TO-DO ITEM: Please reproduce the entries below with "chart" replaced by "graph" everywhere and nothing else altered. Leave the pictures out.

━━━ DATA SHOWN ━━━

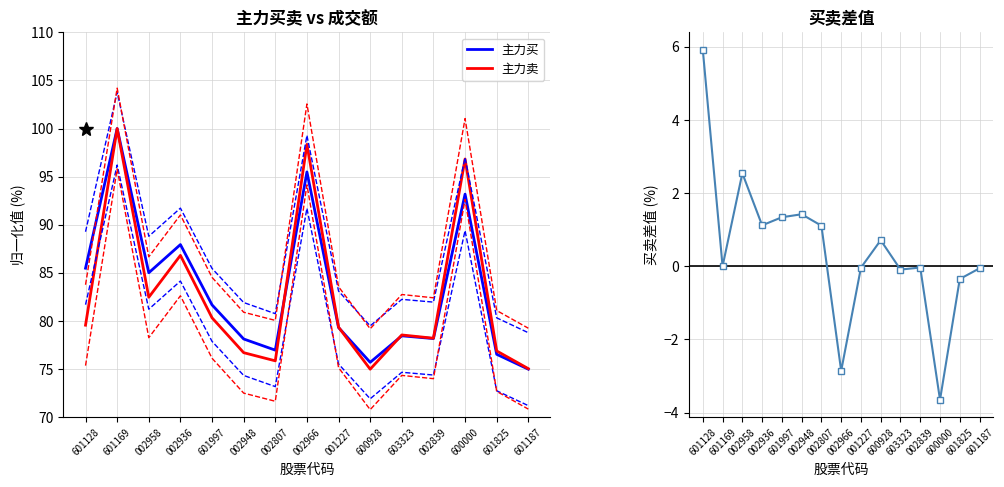

True or false: 主力卖 and 净差值 intersect in this chart.

False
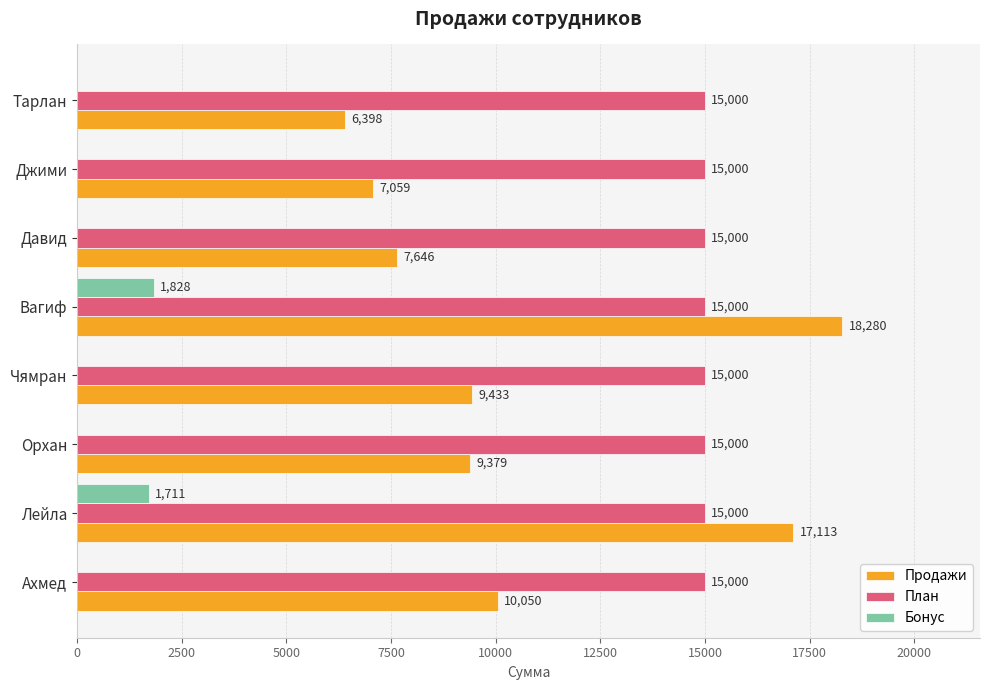

Count the number of categories in the chart.

8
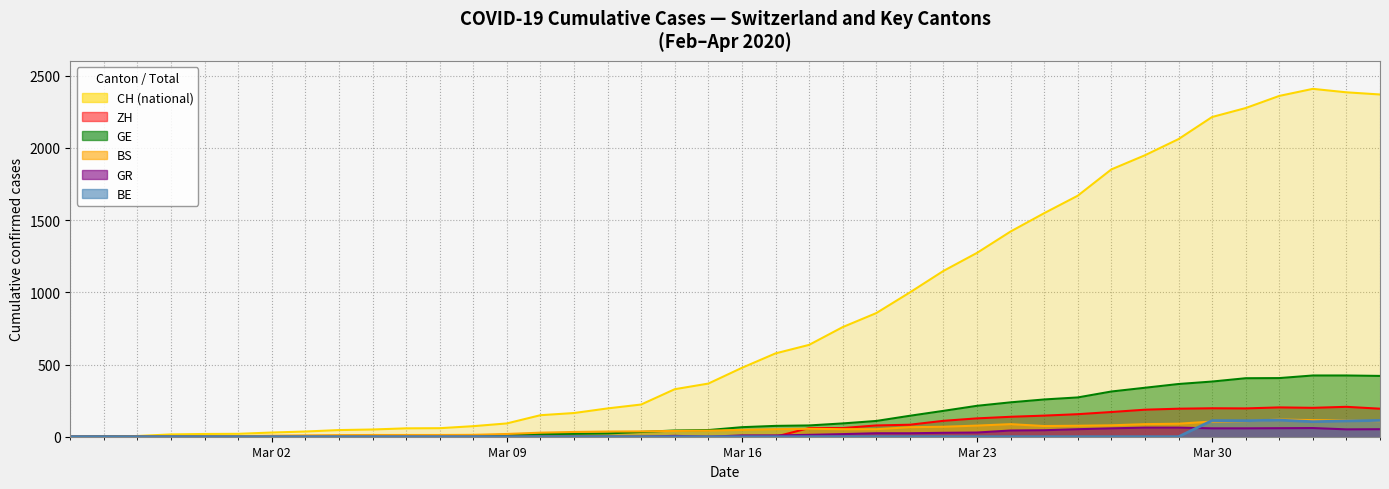

What is the greatest value displayed?

2409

━━━

RESULT:
True or false: 主力卖 and 净差值 intersect in this graph.

False

Count the number of categories in the graph.

8

What is the greatest value displayed?

2409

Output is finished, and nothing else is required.